Re: [PATCH bpf-next 3/4] bpf: task work scheduling kfuncs

Kumar Kartikeya Dwivedi <memxor@xxxxxxxxx> · Mon, 11 Aug 2025 22:17:04 +0200

On Mon, 11 Aug 2025 at 22:13, Mykyta Yatsenko
<mykyta.yatsenko5@xxxxxxxxx> wrote:
>
> On 8/9/25 04:04, Kumar Kartikeya Dwivedi wrote:
> > On Fri, 8 Aug 2025 at 02:44, Mykyta Yatsenko <mykyta.yatsenko5@xxxxxxxxx> wrote:
> >> On 8/7/25 19:55, Kumar Kartikeya Dwivedi wrote:
> >>> On Wed, 6 Aug 2025 at 16:46, Mykyta Yatsenko <mykyta.yatsenko5@xxxxxxxxx> wrote:
> >>>> From: Mykyta Yatsenko <yatsenko@xxxxxxxx>
> >>>>
> >>>> Implementation of the bpf_task_work_schedule kfuncs.
> >>>>
> >>>> Main components:
> >>>>    * struct bpf_task_work_context – Metadata and state management per task
> >>>> work.
> >>>>    * enum bpf_task_work_state – A state machine to serialize work
> >>>>    scheduling and execution.
> >>>>    * bpf_task_work_schedule() – The central helper that initiates
> >>>> scheduling.
> >>>>    * bpf_task_work_callback() – Invoked when the actual task_work runs.
> >>>>    * bpf_task_work_irq() – An intermediate step (runs in softirq context)
> >>>> to enqueue task work.
> >>>>    * bpf_task_work_cancel_and_free() – Cleanup for deleted BPF map entries.
> >>>>
> >>>> Flow of task work scheduling
> >>>>    1) bpf_task_work_schedule_* is called from BPF code.
> >>>>    2) Transition state from STANDBY to PENDING.
> >>>>    3) irq_work_queue() schedules bpf_task_work_irq().

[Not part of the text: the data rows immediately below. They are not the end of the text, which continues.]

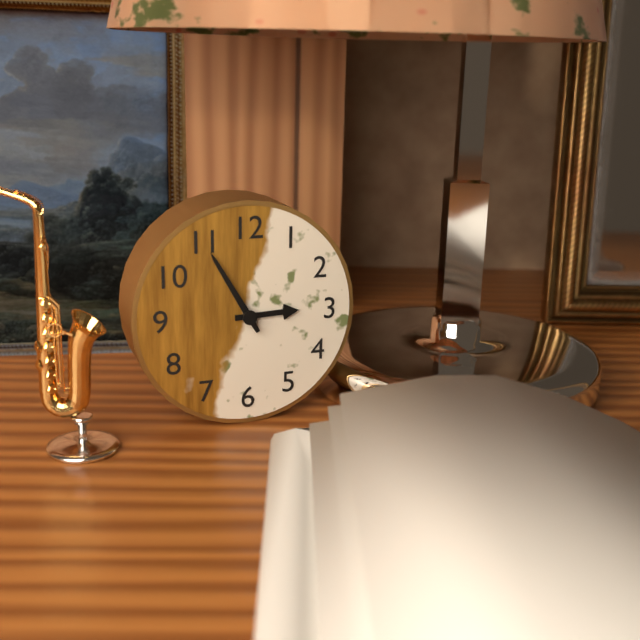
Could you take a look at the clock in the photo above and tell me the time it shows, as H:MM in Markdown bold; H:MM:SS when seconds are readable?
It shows **2:55**
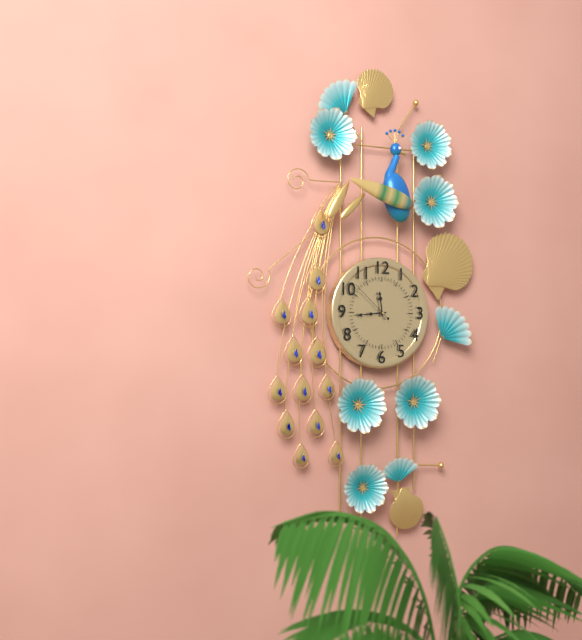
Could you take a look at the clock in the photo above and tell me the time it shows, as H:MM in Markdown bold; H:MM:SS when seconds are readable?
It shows **11:44**
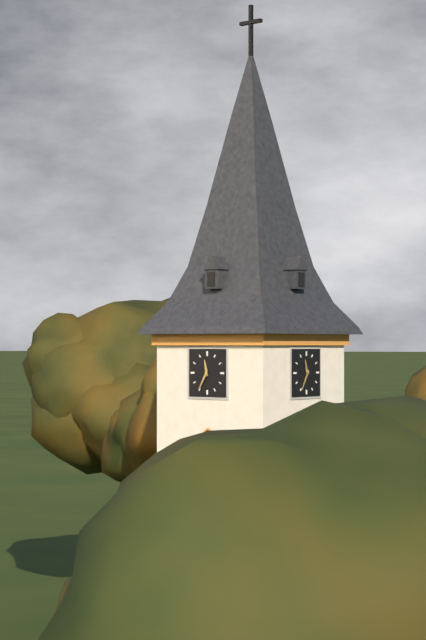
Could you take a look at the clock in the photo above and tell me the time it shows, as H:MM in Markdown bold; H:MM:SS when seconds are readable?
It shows **11:35**
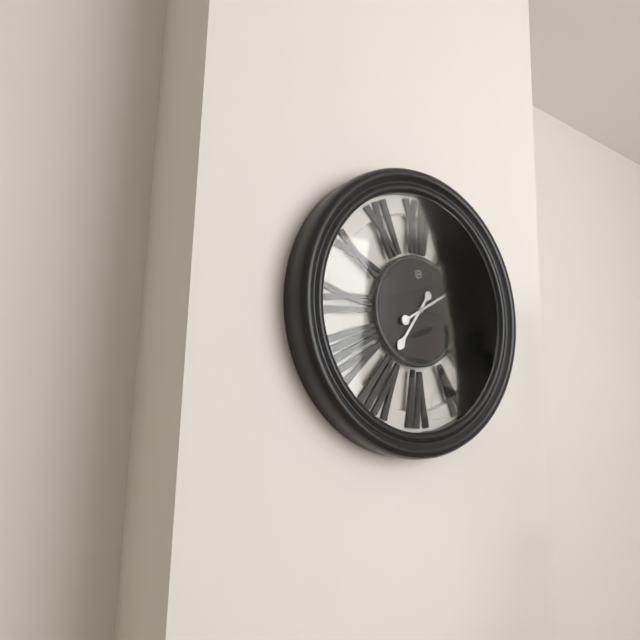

> >>>>    4) Transition state from PENDING to SCHEDULING.
> >>>>    4) bpf_task_work_irq() attempts task_work_add(). If successful, state
> >>>>    transitions to SCHEDULED.
> >>>>    5) Task work calls bpf_task_work_callback(), which transition state to
> >>>>    RUNNING.
> >>>>    6) BPF callback is executed
> >>>>    7) Context is cleaned up, refcounts released, state set back to
> >>>>    STANDBY.
> >>>>
> >>>> Map value deletion
> >>>> If map value that contains bpf_task_work_context is deleted, BPF map
> >>>> implementation calls bpf_task_work_cancel_and_free().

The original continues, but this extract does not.